A local-area network (LAN) is a computer network that spans a relatively small area. Most LANs are confined to a single building or group of buildings. However, one LAN can be connected to other LANs over any distance often spanning an area greater than either LAN via telephone lines, coaxial cable, optical fiber, free-space optics and radio waves. A system of LANs connected in this way is commonly referred to as a wide-area network (WAN).
Optical modules are used in applications requiring digital optical transmission such as SONET/SDH, 10 Gigabit Ethernet, Fibre Channel and DWDM running across metro access networks, wide area networks, access networks, storage area networks, and local area networks.

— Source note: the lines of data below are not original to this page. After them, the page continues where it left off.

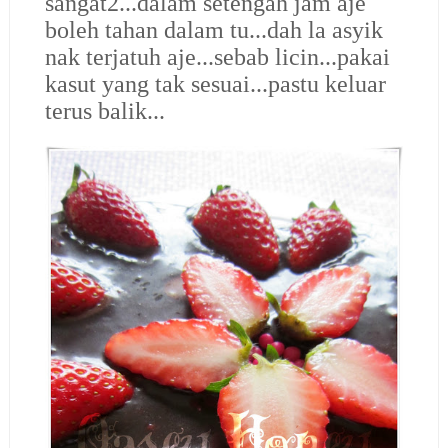
sangat2...dalam setengah jam aje
boleh tahan dalam tu...dah la asyik
nak terjatuh aje...sebab licin...pakai
kasut yang tak sesuai...pastu keluar
terus balik...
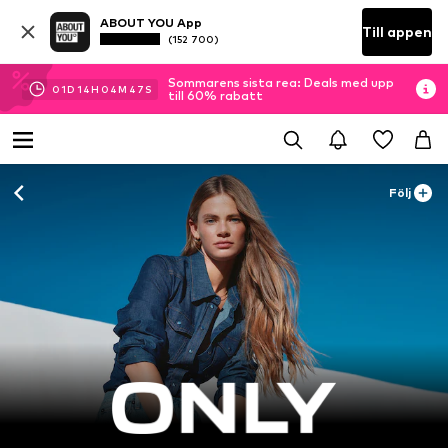
ABOUT YOU App
Till appen
(152 700)
Sommarens sista rea: Deals med upp
01
D
14
H
04
M
45
S
till 60% rabatt
Följ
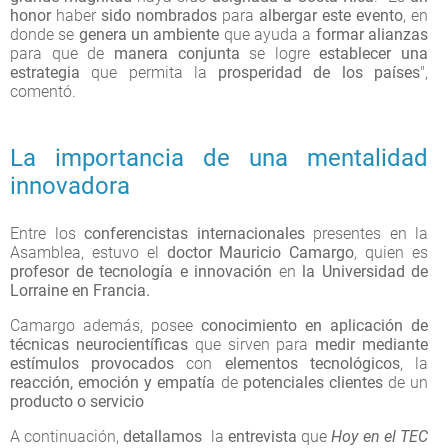
honor
haber
sido nombrados
para
albergar este evento
, en
donde se
genera un ambiente
que ayuda a
formar alianzas
para que de
manera conjunta
se logre
establecer una
estrategia
que permita la
prosperidad de los países
",
comentó.
La importancia de una mentalidad
innovadora
Entre los
conferencistas internacionales
presentes en la
Asamblea, estuvo el
doctor Mauricio Camargo
, quien es
profesor de tecnología e innovación
en
la Universidad de
Lorraine en Francia.
Camargo además, posee
conocimiento en aplicación de
técnicas neurocientíficas
que sirven para
medir mediante
estímulos
provocados
con
elementos tecnológicos
, la
reacción, emoción y empatía
de
potenciales clientes
de un
producto o servicio
A continuación,
detallamos
la
entrevista
que
Hoy en el TEC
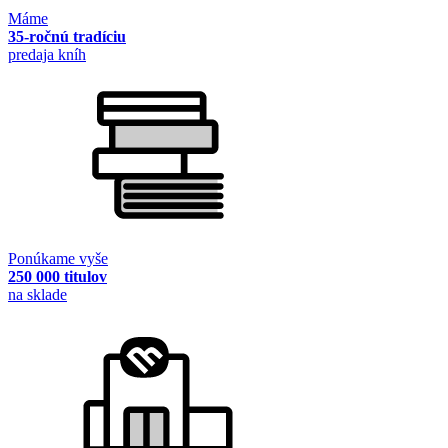
Máme
35-ročnú tradíciu
predaja kníh
Ponúkame vyše
250 000 titulov
na sklade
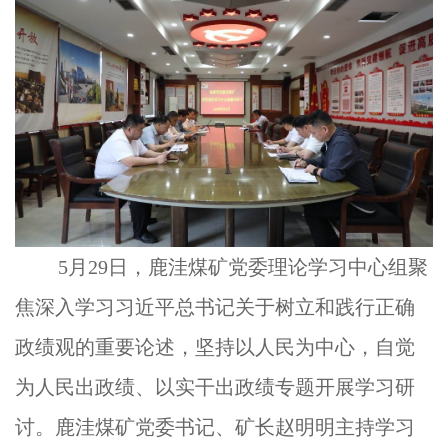
5月29日，鹿洼煤矿党委理论学习中心组聚
焦深入学习习近平总书记关于树立和践行正确
政绩观的重要论述，坚持以人民为中心，自觉
为人民出政绩、以实干出政绩专题开展学习研
讨。鹿洼煤矿党委书记、矿长赵明明主持学习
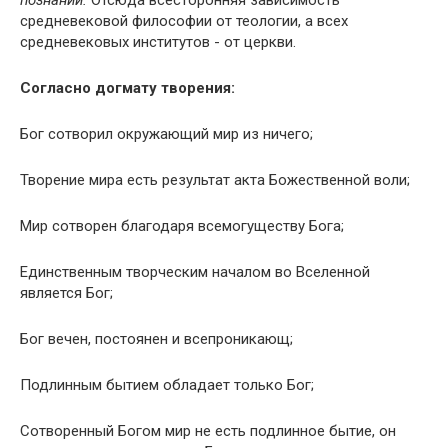
средневековой философии от теологии, а всех
средневековых институтов - от церкви.
Согласно догмату творения:
Бог сотворил окружающий мир из ничего;
Творение мира есть результат акта Божественной воли;
Мир сотворен благодаря всемогуществу Бога;
Единственным творческим началом во Вселенной
является Бог;
Бог вечен, постоянен и всепроникающ;
Подлинным бытием обладает только Бог;
Сотворенный Богом мир не есть подлинное бытие, он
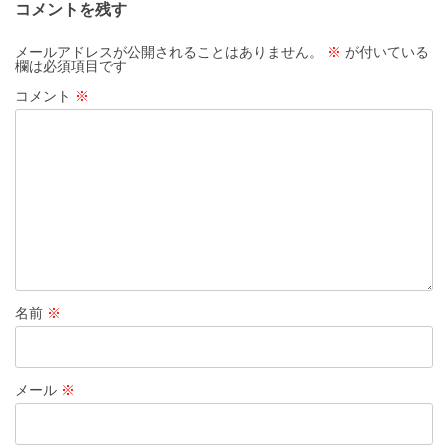
コメントを残す
メールアドレスが公開されることはありません。
※
が付いている
欄は必須項目です
コメント
※
名前
※
メール
※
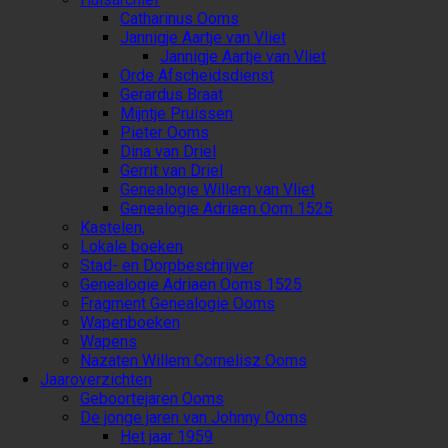
Catharinus Ooms
Jannigje Aartje van Vliet
Jannigje Aartje van Vliet
Orde Afscheidsdienst
Gerardus Braat
Mijntje Pruissen
Pieter Ooms
Dina van Driel
Gerrit van Driel
Genealogie Willem van Vliet
Genealogie Adriaen Oom 1525
Kastelen,
Lokale boeken
Stad- en Dorpbeschrijver
Genealogie Adriaen Ooms 1525
Fragment Genealogie Ooms
Wapenboeken
Wapens
Nazaten Willem Cornelisz Ooms
Jaaroverzichten
Geboortejaren Ooms
De jonge jaren van Johnny Ooms
Het jaar 1959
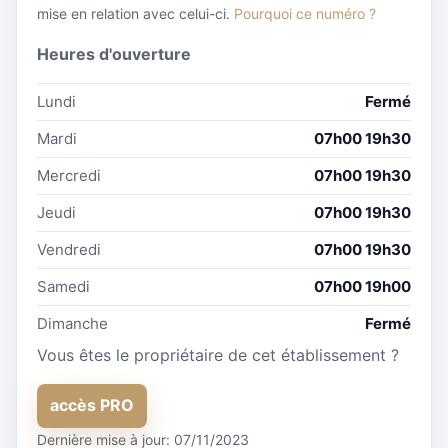
mise en relation avec celui-ci.
Pourquoi ce numéro ?
Heures d'ouverture
Lundi
Fermé
Mardi
07h00 19h30
Mercredi
07h00 19h30
Jeudi
07h00 19h30
Vendredi
07h00 19h30
Samedi
07h00 19h00
Dimanche
Fermé
Vous êtes le propriétaire de cet établissement ?
accès PRO
Dernière mise à jour: 07/11/2023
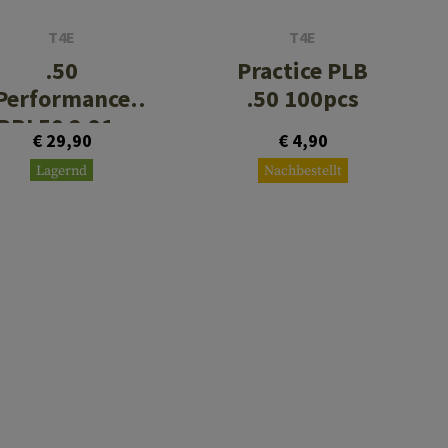
T4E
T4E
.50
Practice PLB
Performance
.50 100pcs
RBI 50 2.91g
€ 29,90
€ 4,90
100rds
Lagernd
Nachbestellt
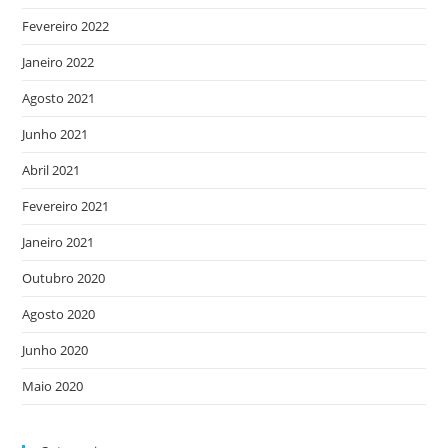
Fevereiro 2022
Janeiro 2022
Agosto 2021
Junho 2021
Abril 2021
Fevereiro 2021
Janeiro 2021
Outubro 2020
Agosto 2020
Junho 2020
Maio 2020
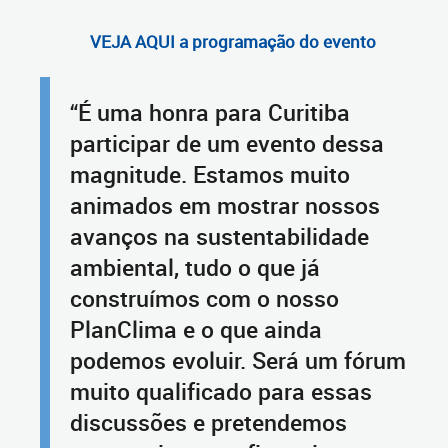
VEJA AQUI a programação do evento
“É uma honra para Curitiba
participar de um evento dessa
magnitude. Estamos muito
animados em mostrar nossos
avanços na sustentabilidade
ambiental, tudo o que já
construímos com o nosso
PlanClima e o que ainda
podemos evoluir. Será um fórum
muito qualificado para essas
discussões e pretendemos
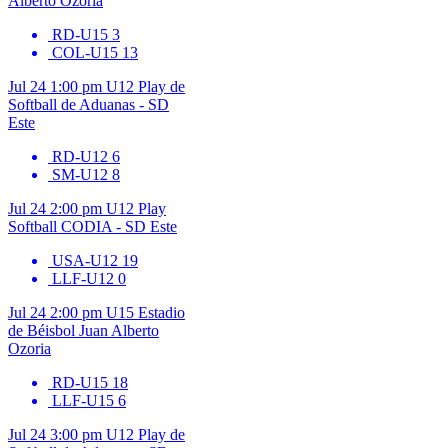
Alberto Ozoria
RD-U15
3
COL-U15
13
Jul 24
1:00 pm
U12
Play de
Softball de Aduanas - SD
Este
RD-U12
6
SM-U12
8
Jul 24
2:00 pm
U12
Play
Softball CODIA - SD Este
USA-U12
19
LLF-U12
0
Jul 24
2:00 pm
U15
Estadio
de Béisbol Juan Alberto
Ozoria
RD-U15
18
LLF-U15
6
Jul 24
3:00 pm
U12
Play de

Optical modules integrate components used in the transmission and reception of optical signals into a single packaged subsystem. Makers of optical networking systems find optical modules attractive, because the highly integrated packaging approach can cut several months of system development and manufacturing time, consume less power and increase port densities over board-level solutions built from discrete components. But with so much functionality in one module, timely and sufficient component supply becomes even more essential for successful system delivery. Multi-source agreement (MSA) developed so systems vendors can feel more confident about getting the components they need and being able to incorporate them without costly and time-consuming system redesigns. Further with MSA, system vendors can concentrate on system architecture and not optical research and development. Optical modules can be purchased off the shelf from a choice of several suppliers.
A typical optical module 1100, as shown in FIG. 11, is composed of a: laser 1101; laser driver (LD) 1102; photo detector (PD) 1103; transimpedance amplifier (TIA) 1104; limiting amplifier (LA) 1105 and sometimes physical-layer devices 1108 such as a mux/demux with associated clock multiplier unit (CMU) and clock data recovery (CDR) functions in a serializer 1109 and deserializer 1110. A typical optical module 1100 has dual optical fibers for reception 1106 and transmission 1107 of signals and can have serial or parallel input 1111 and output 1112 pins. Optical modules have several levels of integration as shown in FIG. 12. Optical modules that contain only the optical-electrical and electrical-optical (o-e/e-o) components 1204, such as a laser and photo detector, are labeled discrete 1202. Optical modules that contain (o-e/e-o) 1204 and hi speed integrated circuits 1205 such as LD, TIA and LA are called transceivers 1201. Optical modules that contain (o-e/e-o) 1204, hi speed integrated circuits 1205 and Mux/Demux devices 1206 are called transponders 1200. Mux/Demux 1206 devices contain CDR and CMUs. Optical modules are ultimately connected with various interfaces to Framers and Media Access Control (MAC) devices 1207 as shown in FIG. 12.
In FIG. 13, the evolution of MSA 10 Gb/s optical modules is shown. Beginning with discrete components, followed by 300pin, XENPAK, X2, and XPAK transponders and finally with XFP transceivers. The evolution of optical modules has been to reduce the size, power, and number of components in optical modules for the purpose of increasing port densities. The very nature of the intent of the invention is contrary to the evolution of MSA 10 Gb/s optical modules in that an increase in power and number of components result while enabling point-to-multipoint networks.